**** Records for processing ****

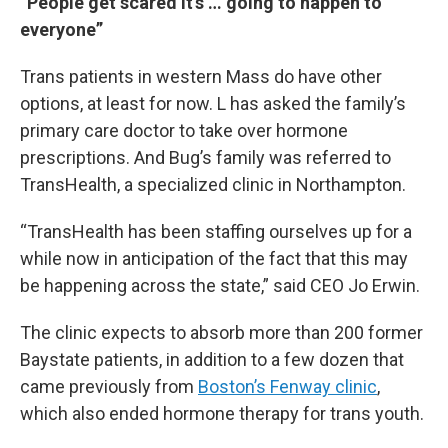
“People get scared it’s … going to happen to
everyone”
Trans patients in western Mass do have other
options, at least for now. L has asked the family’s
primary care doctor to take over hormone
prescriptions. And Bug’s family was referred to
TransHealth, a specialized clinic in Northampton.
“TransHealth has been staffing ourselves up for a
while now in anticipation of the fact that this may
be happening across the state,” said CEO Jo Erwin.
The clinic expects to absorb more than 200 former
Baystate patients, in addition to a few dozen that
came previously from
Boston’s Fenway clinic
,
which also ended hormone therapy for trans youth.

****

* What you need to do
With the images omitted, output all entries exactly as given.

* Solved exercise
“People get scared it’s … going to happen to
everyone”
Trans patients in western Mass do have other
options, at least for now. L has asked the family’s
primary care doctor to take over hormone
prescriptions. And Bug’s family was referred to
TransHealth, a specialized clinic in Northampton.
“TransHealth has been staffing ourselves up for a
while now in anticipation of the fact that this may
be happening across the state,” said CEO Jo Erwin.
The clinic expects to absorb more than 200 former
Baystate patients, in addition to a few dozen that
came previously from
Boston’s Fenway clinic
,
which also ended hormone therapy for trans youth.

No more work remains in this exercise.